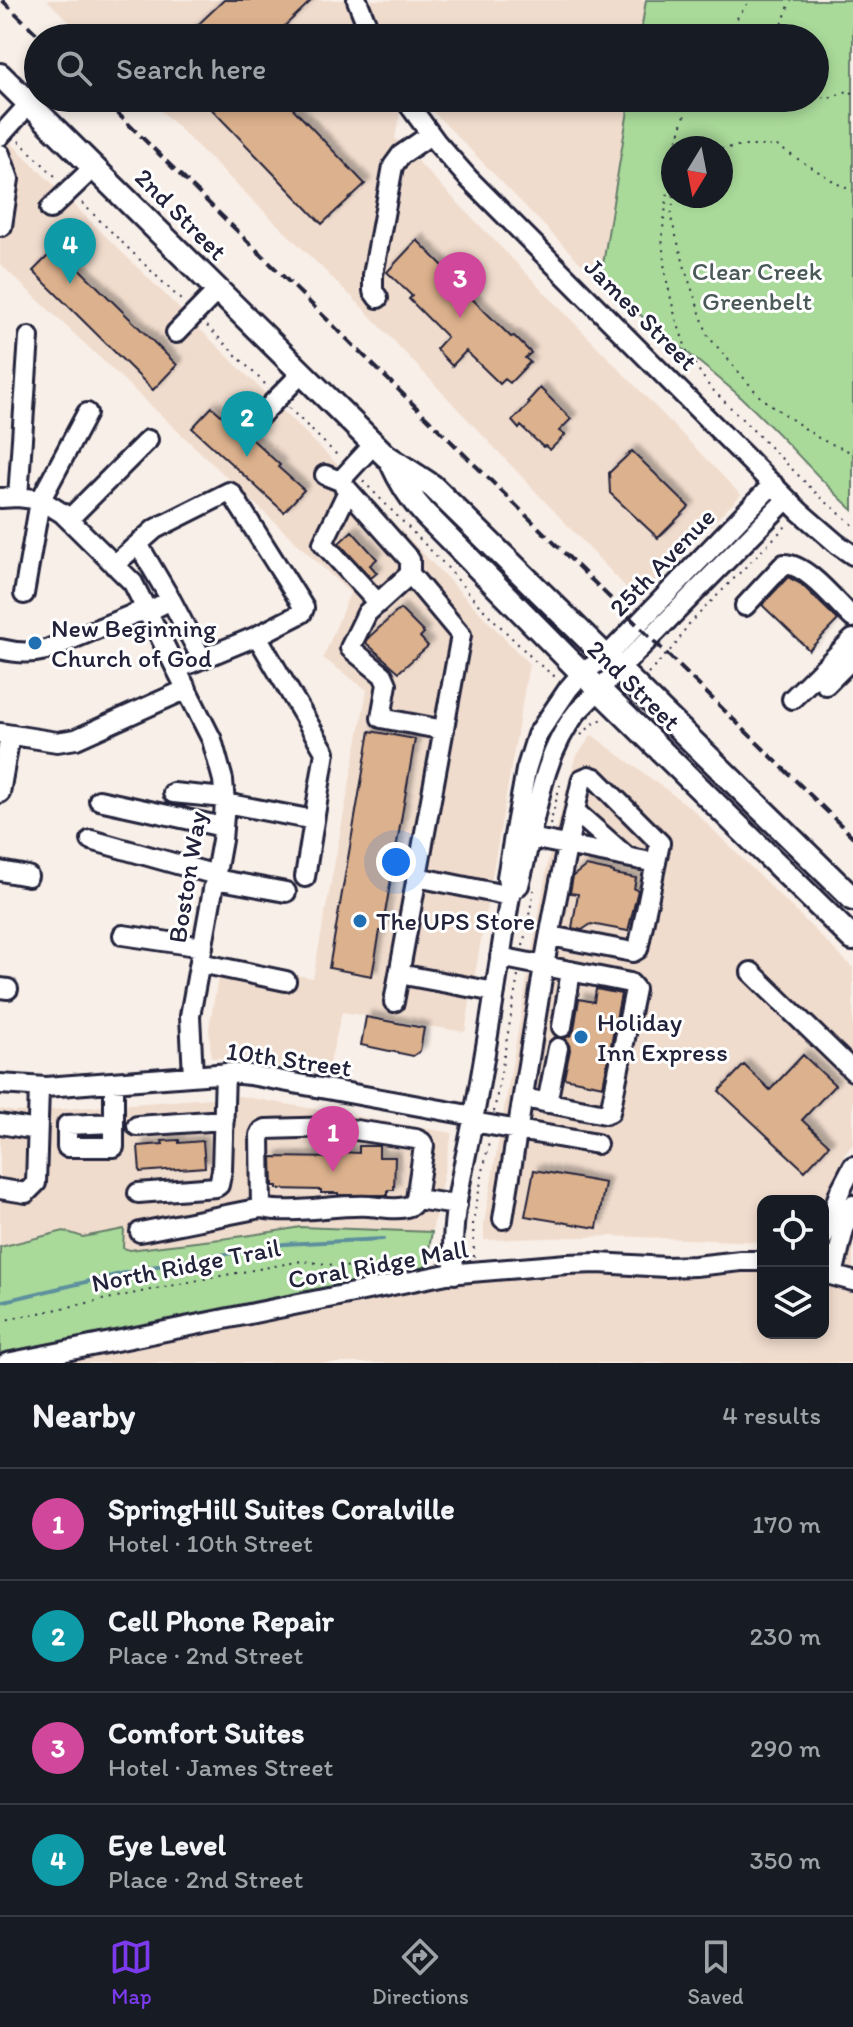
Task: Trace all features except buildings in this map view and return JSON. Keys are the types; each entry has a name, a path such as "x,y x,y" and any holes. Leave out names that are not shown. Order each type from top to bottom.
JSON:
{"main road":[{"name":"2nd Street","path":"0,75 24,99"},
{"name":"2nd Street","path":"37,112 391,461 432,486 853,899"},
{"name":"2nd Street","path":"391,461 418,507 576,681 853,939"}],"street":[{"path":"357,0 366,24"},
{"path":"4,132 24,110"},
{"name":"James Street","path":"414,112 468,178 787,499 853,555"},
{"path":"378,298 373,291 373,275 393,166 401,155 430,135"},
{"path":"0,154 9,179 2,226"},
{"path":"50,209 94,167"},
{"path":"176,333 218,290"},
{"path":"5,495 29,337"},
{"path":"259,417 302,373"},
{"path":"24,594 40,501 87,413"},
{"path":"69,519 148,440"},
{"path":"374,444 341,479 323,543 377,602"},
{"path":"341,479 410,560 410,574 461,635 394,1002"},
{"name":"25th Avenue","path":"510,894 519,885 540,793 554,749 567,724 593,696 612,664 773,484"},
{"path":"114,565 155,529 226,493 232,494 304,608 302,613 257,636 177,669"},
{"name":"Boston Way","path":"5,495 40,501 62,513 133,583 212,740 221,770 225,801 190,1016 193,1076"},
{"name":"25th Avenue","path":"455,1274 452,1259 457,1205 510,894 507,877 526,770 537,735 576,681 612,664 787,499"},
{"path":"138,544 202,659"},
{"path":"745,606 784,564 792,564 803,570 853,618"},
{"path":"410,574 367,613 350,648 383,675 387,684 381,718 444,730"},
{"path":"0,649 21,653 46,650 171,600"},
{"path":"257,636 325,752 305,877"},
{"path":"792,699 853,639"},
{"path":"826,685 853,658"},
{"path":"0,793 5,734 57,742 76,739 187,689"},
{"path":"503,1219 544,966 567,845 582,779 589,776 595,778 660,843 636,952 550,936"},
{"path":"173,793 314,820"},
{"path":"99,800 223,827"},
{"path":"575,811 628,857"},
{"path":"531,838 656,863"},
{"path":"91,840 215,877 286,892"},
{"path":"0,871 28,876"},
{"path":"417,877 510,894"},
{"path":"123,935 286,981"},
{"path":"500,957 630,983 635,989 610,1112 605,1114 524,1098"},
{"path":"562,1027 571,971"},
{"path":"751,972 853,1071"},
{"path":"399,974 495,992"},
{"path":"547,1103 558,1048"},
{"path":"138,1193 219,1185 225,1073"},
{"name":"10th Street","path":"0,1084 39,1088 225,1073 250,1075 597,1144"},
{"path":"114,1082 114,1123"},
{"path":"0,1189 26,1193 36,1183 39,1088"},
{"path":"371,1133 377,1098"},
{"path":"137,1126 224,1120"},
{"path":"0,1124 37,1130"},
{"path":"140,1232 261,1208 284,1210 352,1205 396,1208 412,1205 416,1199 424,1146 416,1139 335,1127 266,1129 260,1135 261,1208"},
{"path":"829,1221 853,1166"},
{"path":"416,1199 457,1205"},
{"path":"829,1271 853,1205"},
{"name":"Coral Ridge Mall","path":"7,1363 455,1274 567,1264 666,1267 757,1261"},
{"path":"829,1274 853,1281"}],"path":[{"path":"733,24 750,0"},
{"path":"782,24 791,0"},
{"path":"829,98 850,90 853,94"},
{"path":"679,136 686,112"},
{"path":"4,132 69,190 278,397 341,479 446,566 478,604 536,662 576,681"},
{"path":"733,147 777,146 843,187 853,190"},
{"path":"666,208 662,236 665,273 688,354 709,386 818,495 853,525"},
{"path":"672,208 671,218 708,336 761,398 820,439 853,453"},
{"path":"593,696 604,719"},
{"name":"North Ridge Trail","path":"0,1321 302,1261 375,1270 400,1268"}],"shaded area":[{"path":"47,0 646,0 642,24 72,24"},
{"path":"162,112 400,112 395,138 741,495 637,599 358,303"},
{"path":"434,112 628,112 600,283"},
{"path":"0,132 349,476 529,664 465,1032 342,1012 327,1075 245,1058 211,1058 209,1028 221,962 313,978 367,690 323,658 350,593 0,264"},
{"path":"592,735 691,808 853,968 853,1144 845,1154 829,1197 757,1195 757,1242 611,1236 484,1240 484,1223 548,861 575,758"},
{"path":"239,1096 452,1133 432,1232 300,1227 123,1260 124,1230 0,1254 0,1109 15,1112"},
{"path":"853,1233 853,1363 0,1363 0,1353 444,1268 757,1262 757,1339 829,1339 829,1257"}],"green space":[{"name":"Clear Creek Greenbelt","path":"646,0 853,0 853,510 735,392 600,283 628,112 829,112 829,24 642,24"},
{"path":"300,1227 432,1232 425,1271 0,1353 0,1247 64,1231 83,1237 124,1229 123,1248 130,1250"}],"waterway":[{"path":"0,1302 146,1268 284,1244 383,1239"}],"railway":[{"path":"2,0 27,24"},
{"path":"116,112 853,837"}],"place":[{"name":"Eye Level","path":"70,284"},
{"name":"Comfort Suites","path":"460,318"},
{"name":"Cell Phone Repair","path":"247,457"},
{"name":"New Beginning Church of God","path":"35,643"},
{"name":"The UPS Store","path":"360,921"},
{"name":"Holiday Inn Express","path":"581,1037"},
{"name":"SpringHill Suites Coralville","path":"333,1172"}]}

◆ Exercise aim:
For the word "Suites", return every line of the records that holds it.

◆ Result for this exercise:
{"name":"Comfort Suites","path":"460,318"},
{"name":"SpringHill Suites Coralville","path":"333,1172"}]}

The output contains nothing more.